DLHC transaction (arranger role) — AUB as a capital markets participant
In the DLHC-related financing, Atlantic Union acted as a joint lead arranger alongside other regional banks for acquisition financing, highlighting AUB’s participation in syndicated, middle‑market capital markets activity. The role as joint lead arranger is noted in a 2022 press release about the transaction where First National Bank of Pennsylvania acted as agent and Atlantic Union Bank was a joint lead arranger (GlobeNewswire, Dec 2022).
What these relationships imply for investors
- Active balance-sheet management: The $2 billion CRE sale to BREDS is a clear execution of de-risking strategy; investors should view AUB as prepared to use capital markets to trim concentrations rather than passively hold to maturity. This reduces near-term CRE concentration but shifts earnings composition toward fee recognition and potential lower recurring NII if loans are not replaced.
- Fee-income diversification via treasury and derivative flows: The Sandy Spring customer flows that produced a material share of swap income show derivatives and treasury services as meaningful fee contributors, not just loan yield—important when modeling noninterest income stability.

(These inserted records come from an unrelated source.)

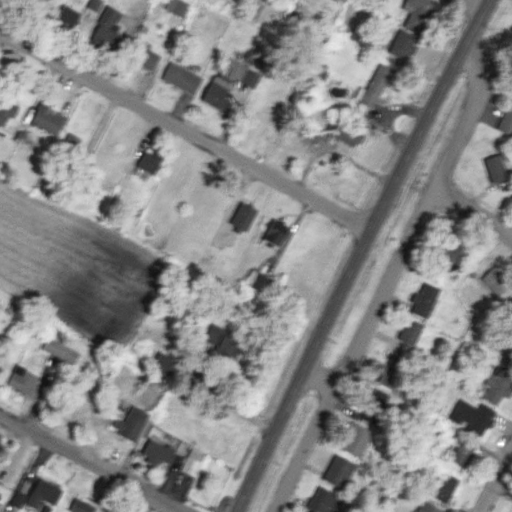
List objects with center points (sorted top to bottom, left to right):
road: (476, 3)
road: (427, 112)
road: (477, 118)
road: (185, 129)
road: (417, 179)
road: (474, 213)
road: (355, 349)
road: (302, 369)
road: (220, 398)
road: (96, 459)
road: (497, 485)
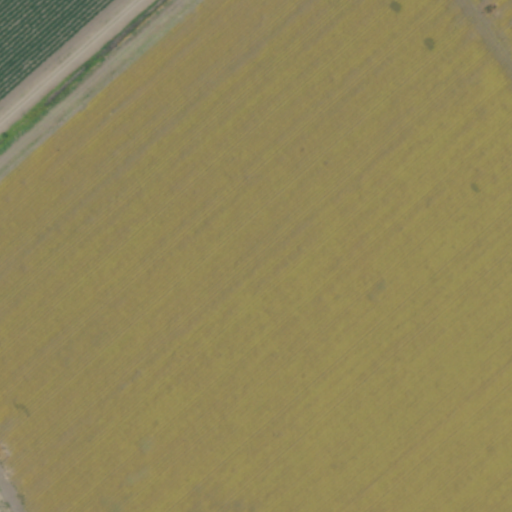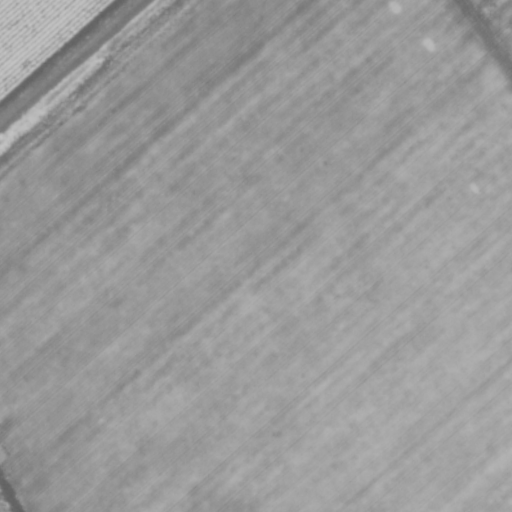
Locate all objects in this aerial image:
crop: (255, 256)
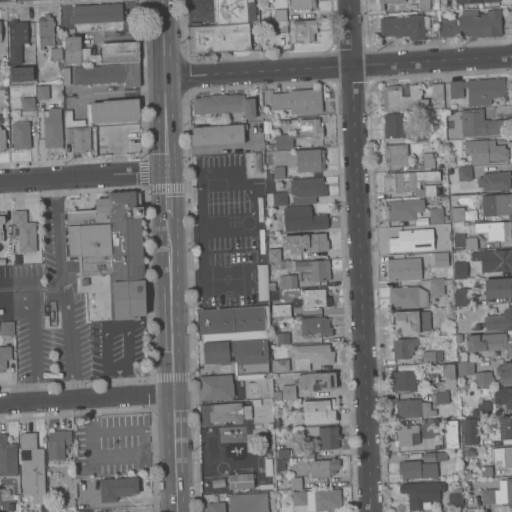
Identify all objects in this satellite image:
building: (390, 1)
building: (472, 1)
building: (473, 1)
building: (389, 2)
building: (301, 4)
building: (301, 4)
building: (424, 4)
building: (96, 13)
building: (98, 13)
building: (281, 15)
building: (280, 20)
building: (481, 22)
building: (0, 23)
building: (473, 24)
building: (402, 26)
building: (405, 26)
building: (282, 27)
building: (224, 28)
building: (71, 30)
building: (222, 30)
building: (302, 30)
building: (0, 31)
building: (45, 31)
building: (46, 31)
building: (302, 31)
road: (511, 37)
building: (17, 38)
building: (16, 39)
road: (435, 44)
road: (367, 45)
road: (331, 48)
road: (349, 48)
building: (72, 49)
building: (77, 51)
building: (120, 52)
building: (56, 53)
road: (254, 55)
road: (185, 57)
building: (59, 64)
road: (367, 64)
building: (111, 65)
road: (338, 65)
road: (333, 66)
building: (1, 72)
building: (1, 72)
building: (21, 73)
building: (21, 74)
building: (109, 74)
road: (184, 75)
building: (66, 76)
road: (350, 81)
road: (369, 81)
road: (164, 84)
road: (333, 84)
building: (436, 89)
building: (476, 90)
building: (478, 90)
building: (41, 92)
building: (43, 92)
road: (186, 93)
building: (401, 97)
building: (402, 97)
building: (299, 100)
building: (297, 101)
building: (26, 103)
building: (27, 103)
building: (223, 104)
building: (225, 104)
building: (113, 110)
building: (113, 110)
building: (72, 120)
building: (481, 123)
building: (479, 124)
building: (393, 125)
building: (394, 126)
building: (52, 127)
building: (50, 128)
building: (310, 128)
building: (21, 133)
building: (216, 134)
building: (218, 134)
building: (294, 134)
building: (20, 135)
building: (421, 136)
building: (1, 137)
building: (2, 138)
building: (77, 138)
building: (78, 138)
building: (283, 142)
building: (270, 145)
building: (484, 150)
building: (484, 151)
building: (396, 154)
building: (397, 154)
building: (309, 160)
building: (309, 160)
building: (429, 162)
building: (255, 163)
building: (426, 163)
traffic signals: (167, 170)
building: (278, 171)
building: (463, 173)
road: (83, 175)
building: (464, 176)
building: (492, 181)
building: (494, 181)
building: (409, 182)
building: (412, 182)
building: (308, 189)
building: (305, 190)
building: (445, 192)
building: (275, 195)
road: (167, 197)
building: (495, 205)
building: (496, 205)
building: (403, 209)
building: (404, 209)
building: (457, 214)
building: (435, 215)
building: (437, 215)
building: (302, 218)
building: (302, 219)
road: (373, 225)
building: (1, 228)
building: (1, 228)
road: (188, 229)
building: (495, 230)
building: (495, 230)
building: (23, 231)
building: (25, 231)
road: (53, 237)
building: (273, 238)
building: (411, 240)
building: (412, 240)
building: (465, 241)
building: (313, 242)
building: (313, 242)
building: (111, 248)
building: (112, 248)
building: (283, 253)
building: (284, 253)
road: (202, 255)
road: (358, 255)
building: (475, 256)
building: (271, 257)
building: (440, 259)
building: (442, 259)
building: (494, 259)
building: (17, 260)
building: (496, 260)
building: (272, 268)
building: (402, 269)
building: (406, 269)
building: (459, 269)
building: (459, 269)
building: (312, 270)
building: (314, 270)
building: (19, 272)
building: (449, 272)
building: (287, 281)
building: (288, 281)
building: (449, 281)
building: (261, 282)
building: (262, 282)
building: (435, 286)
building: (436, 286)
building: (497, 287)
building: (498, 287)
building: (273, 293)
building: (407, 296)
building: (462, 296)
building: (407, 297)
road: (37, 298)
building: (314, 298)
building: (315, 298)
road: (343, 298)
road: (2, 302)
building: (449, 309)
building: (281, 310)
building: (231, 318)
building: (499, 320)
building: (500, 320)
building: (410, 321)
building: (233, 322)
building: (409, 322)
building: (314, 326)
building: (316, 326)
building: (6, 327)
building: (7, 328)
road: (104, 329)
building: (283, 338)
building: (459, 338)
road: (67, 341)
building: (488, 342)
building: (487, 343)
building: (403, 347)
building: (404, 347)
road: (28, 351)
building: (237, 354)
building: (239, 355)
building: (310, 355)
building: (312, 355)
building: (4, 356)
building: (4, 356)
building: (430, 356)
building: (432, 356)
building: (460, 357)
building: (281, 365)
building: (464, 367)
road: (172, 368)
building: (465, 368)
building: (448, 370)
building: (505, 372)
building: (506, 373)
building: (446, 376)
building: (482, 378)
building: (483, 378)
building: (403, 380)
building: (316, 381)
building: (316, 381)
building: (402, 381)
building: (437, 383)
building: (464, 386)
building: (215, 387)
building: (216, 387)
building: (287, 391)
building: (288, 391)
building: (502, 396)
building: (504, 396)
building: (441, 397)
road: (87, 399)
building: (483, 407)
building: (407, 408)
building: (408, 408)
building: (483, 408)
building: (318, 411)
building: (319, 411)
building: (223, 413)
building: (223, 413)
building: (278, 422)
building: (271, 425)
building: (504, 427)
building: (505, 427)
road: (133, 428)
building: (468, 431)
building: (470, 431)
building: (449, 433)
building: (449, 434)
building: (407, 435)
building: (407, 435)
building: (328, 437)
building: (329, 437)
building: (56, 443)
building: (59, 444)
building: (282, 445)
road: (108, 451)
building: (282, 453)
building: (502, 455)
building: (7, 456)
building: (502, 456)
building: (7, 457)
building: (435, 457)
building: (279, 464)
building: (268, 466)
building: (31, 467)
building: (32, 467)
building: (323, 468)
building: (323, 468)
building: (417, 469)
building: (416, 470)
building: (486, 471)
building: (467, 473)
building: (240, 481)
building: (240, 481)
building: (75, 483)
building: (269, 483)
building: (296, 483)
building: (258, 487)
building: (116, 488)
building: (117, 488)
building: (419, 493)
building: (421, 493)
building: (497, 493)
building: (498, 493)
building: (316, 499)
building: (455, 499)
building: (455, 499)
building: (247, 502)
building: (248, 502)
building: (10, 507)
building: (213, 507)
building: (213, 507)
building: (83, 511)
building: (85, 511)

- Targeted sector lending (renewables): The SolaREIT facility flags a strategic tilt into renewable infrastructure-backed lending, which can generate attractive spreads but introduces sector and collateral specificity to underwriting risk.
- Regional footprint and borrower profile: AUB’s business remains regionally concentrated in North America (primarily Mid‑Atlantic and Southeast states), exposing performance to localized economic cycles and CRE market conditions in those jurisdictions.
Risk and concentration checklist for operators and researchers
- CRE remains a material exposure—monitor subsequent loan sales, charge-off trends, and underwriting caveats in new originations.
- Counterparty breadth includes individuals, small businesses, and large enterprise participants; underwriting standards across these segments determine aggregate credit volatility.
- Contracting posture is transactional and often short-term for many fee streams; revenue continuity depends on customer retention and periodic syndication activity.
- Balance-sheet flexibility is higher when AUB can access capital-market counterparties (e.g., Morgan Stanley forward sales, large institutional buyers like BREDS) to shift exposures quickly.
For a concise, data-driven read on specific counterparties and recent transactions, visit https://nullexposure.com/.
Bottom line
Atlantic Union operates as a regional bank that actively manages concentration via loan sales and syndications while deriving meaningful fee income from treasury, swaps, and deposit services. Investors should weigh the trade-off between reduced CRE concentration and the potential for lower recurring interest income, against the upside from fee diversification and capital-markets responsiveness.